There is a legend that Augustus Montague Toplady (1740–78), who was the curate at Blagdon, was inspired to write the hymn Rock of Ages while sheltering under a rock in the combe during a thunderstorm in the late 18th century. The rock was subsequently named after the hymn. It is now generally accepted that the attribution of this location to the writing of Rock of Ages only arose well after Toplady's death (the 1850s is suggested by Percy Dearmer in Songs of Praise Discussed, 1933) and has no proven factual basis.

The then Vicar at Westbury-on-Trym H. J. Wilkins published a 16-page booklet in 1938 titled "An Enquiry concerning Toplady and his Hymn "Rock of Ages" and its connection with Burrington Combe, Somerset" that found that in relation to the hymn "All available evidence goes to show that it was published in 1776, soon after it was written." Toplady had left the neighbourhood of Burrington Combe in 1764.

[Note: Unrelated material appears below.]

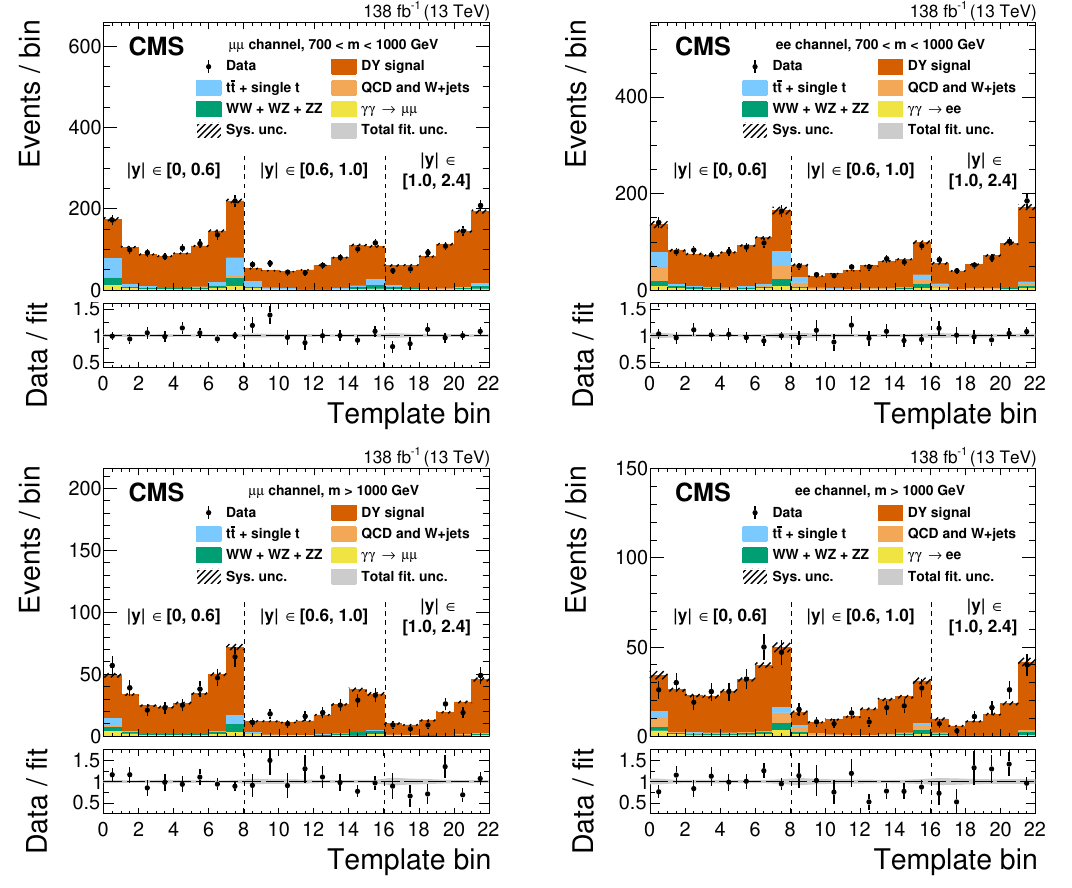
Figure 9 . The postfit distributions in the 700–1000 and > 1000 GeV mass bins are shown in the upper and lower rows, respectively. The left plot is the mm channel, and the right plot the ee channel. The contribution of the tt background is not visible on the scale of these plots and has been omitted. The 2D templates follow the cos θ and | y | binning defined in section 7 but are R presented here in one dimension, with the dotted lines indicating the different | y | bins. The black points and error bars represent the data and their statistical uncertainties. The bottom panel in each figure shows the ratio between the number of events observed in data and the best fit value. The gray shaded region in the bottom panel shows the total uncertainty in the best fit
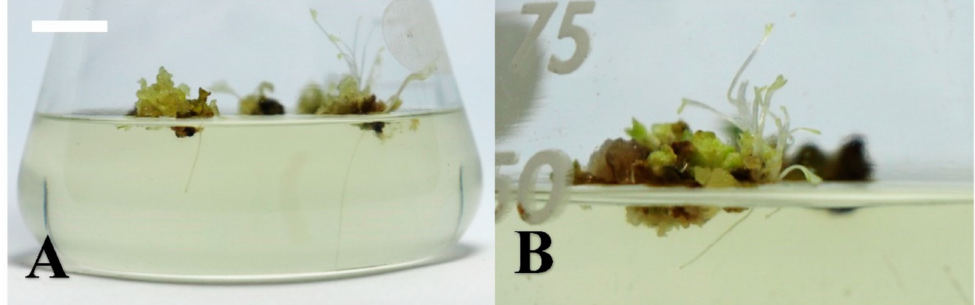
Figure 4. Root induction from wild strawberry ( Fragaria vesca ) shoots under the dark condition after 8 weeks of culturing (bar). ( A ) the indole-3-butyric acid (IBA) 0.41 µ M treatment (10 mm); ( B ) the IBA 4.14 µ M treatment (5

In George Lawton's 1983 publication Within the Rock of Ages the author finds the claim that Rock of Ages was written at Burrington Combe to be only a legend, although he does state that "It is extremely doubtful whether at this distance of time, the legend that it was written in a cleft there can be proved or disproved." In George Ella's 2000 study A Debtor to Mercy Alone any links between the hymn and Burrington Combe are again said to be no more than legendary, with readers being referred to Lawton's 1983 study.

C. H. Sisson wrote a poem entitled Burrington Combe, collected in Exactions (Manchester: Carcanet 1980). The local area, including Black Down and Ellick Farm, features prominently in his poetry.